Ten minste 11 mensen werden gedood nadat twee schutters zondag het vuur openden op Bondi Beach in Sydney tijdens een joodse religieuze bijeenkomst. Eén van de aanvallers werd door de politie doodgeschoten toen de hulpdiensten ter plaatse kwamen. Getuigen zeiden dat er tijdens de aanval ongeveer 50 schoten werden afgevuurd. Australisch Premier Anthony Albanese noemde het incident ‘schokkend en verontrustend’.
Het schieten wordt beschreven als een van de dodelijkste aanslagen met massaslachtoffers in Australië in tientallen jaren en zou wel eens de ergste kunnen zijn sinds het bloedbad in Port Arthur in 1996.
Het bloedbad in Port Arthur in 1996
Op 28 april 1996 kwamen bij een massaschietpartij in het historische toeristengebied van Port Arthur in het zuidoosten van Tasmanië 35 mensen om het leven en raakten velen gewond. De aanval blijft de ergste massamoord in de Australische geschiedenis.
Wie was de schutter
De schutter, Martin Bryant, werd later veroordeeld tot 35 levenslange gevangenisstraffen zonder mogelijkheid tot vervroegde vrijlating.
Bryant was toen 28 jaar oud en woonde in New Town, Hobart. Hij was verstandelijk gehandicapt, had een geschiedenis van grillig gedrag en stopte vroegtijdig met school. Na een psychiatrisch onderzoek ontving hij een arbeidsongeschiktheidspensioen.
In 1987 begon Bryant te werken als klusjesman voor Helen Harvey, een erfgename van de loterij. Na haar dood bij een auto-ongeluk in 1992 werd Bryant haar enige erfgenaam. Na de zelfmoord van zijn vader in 1993 reisde hij veel en zou hij vuurwapens hebben opgeslagen.
Over de schietpartij in Port Arthur in 1996
Op 28 april reed Bryant voor het eerst naar Seascape Cottage, een nabijgelegen pension dat zijn vader ooit had geprobeerd te kopen, waar de politie denkt dat hij de eigenaren heeft vermoord.
Gewapend met drie krachtige vuurwapens ging hij vervolgens naar de Port Arthur Historic Site, waar hij een halfautomatisch geweer uit een tas trok en het vuur opende op bezoekers en personeel. Binnen twee minuten kwamen ongeveer twintig mensen om het leven.
Terwijl hij vluchtte, schoot Bryant mensen neer op de parkeerplaats en nabijgelegen wegen, doodde inzittenden van een voertuig bij een tolhuisje en stal hun auto, schoot een vrouw dodelijk neer bij een benzinestation en gijzelde voordat hij terugkeerde naar Seascape Cottage.
De politie omsingelde het gebouw en probeerde te onderhandelen, maar Bryant schoot op agenten. Op de ochtend van 29 april stak hij het pension in brand en probeerde te ontsnappen voordat hij door de politie werd opgepakt. Onderzoekers vonden later drie lichamen, waaronder de gijzelaar, in het huisje.
In november 1996 bekende Bryant schuldig te zijn aan de beschuldigingen. Hij werd veroordeeld voor moord en werd veroordeeld tot 35 levenslange gevangenisstraffen zonder recht op vervroegde vrijlating. Bryant heeft nooit een motief voor het bloedbad gegeven.
Australische wapenwetten: voor en na 1996
Vóór Port Arthur varieerden de Australische wapenwetten sterk van land tot land en waren ze gebaseerd op verouderde koloniale regelgeving, met zwakke vergunningen en zwak toezicht. Sommige staten stonden erkende schutters toe meerdere snelvuurwapens te bezitten.

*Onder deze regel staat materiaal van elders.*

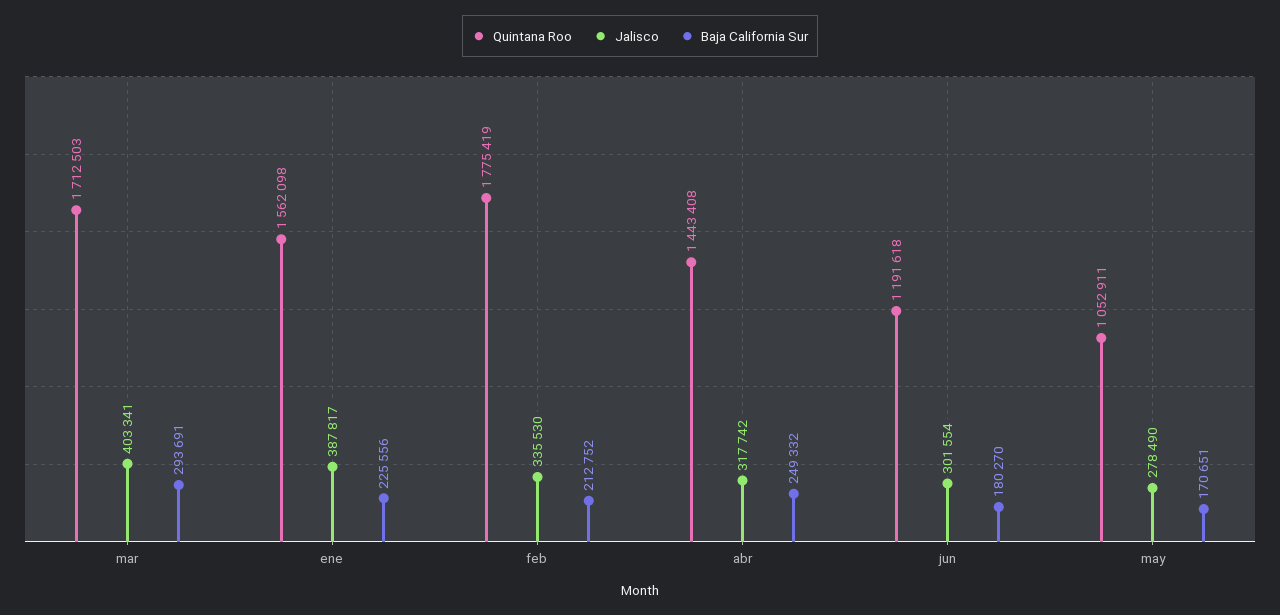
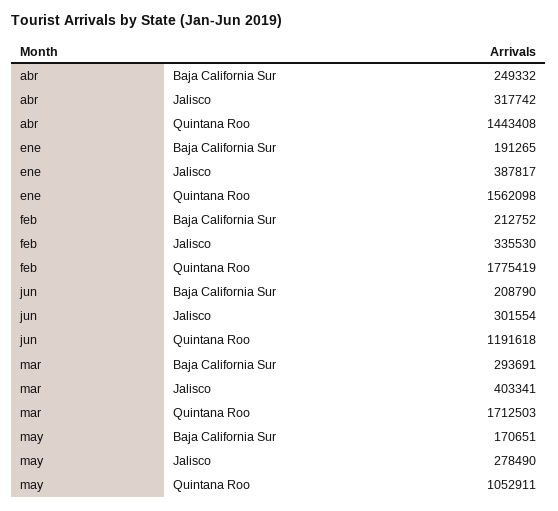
Baja California Sur, ene: 225556 -> 191265
Baja California Sur, jun: 180270 -> 208790

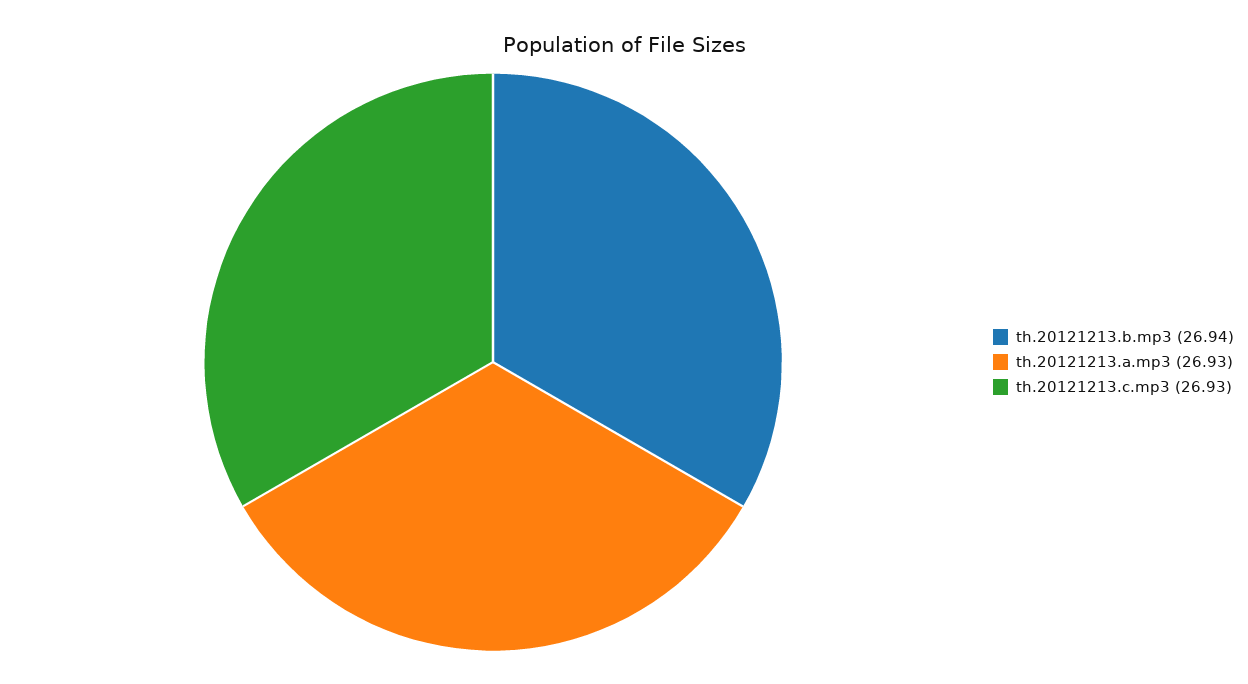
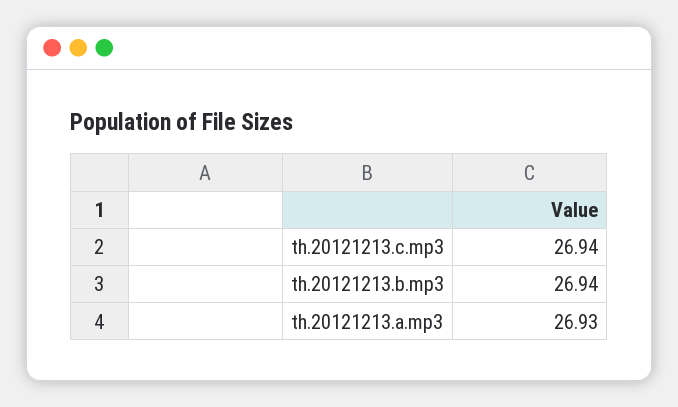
th.20121213.c.mp3: 26.93 -> 26.94

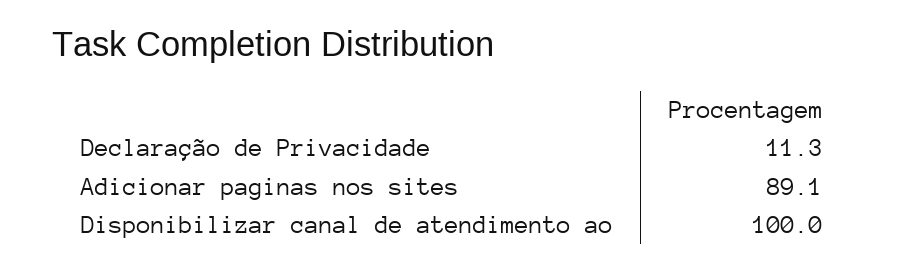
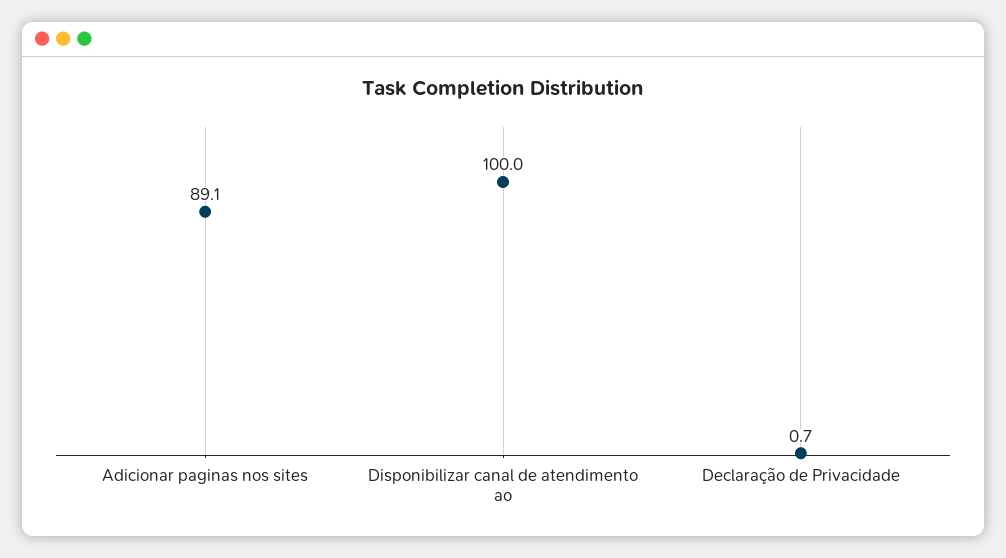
Declaração de Privacidade: 11.3 -> 0.7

Na het bloedbad heeft de toenmalige premier John Howard ingrijpende nationale hervormingen doorgevoerd Nationale vuurwapenovereenkomstdat automatische, halfautomatische en pompactievuurwapens verbood, strikte vergunningen en registratie invoerde, antecedentenonderzoeken, een bedenktijd van 28 dagen, verplichte veiligheidstraining en een vereiste voor wapenbezit met een ‘echte reden’.
De hervormingen omvatten ook een nationaal programma voor de terugkoop van wapens, waarbij meer dan 6,5 lakh vuurwapens werden ingeleverd of vernietigd.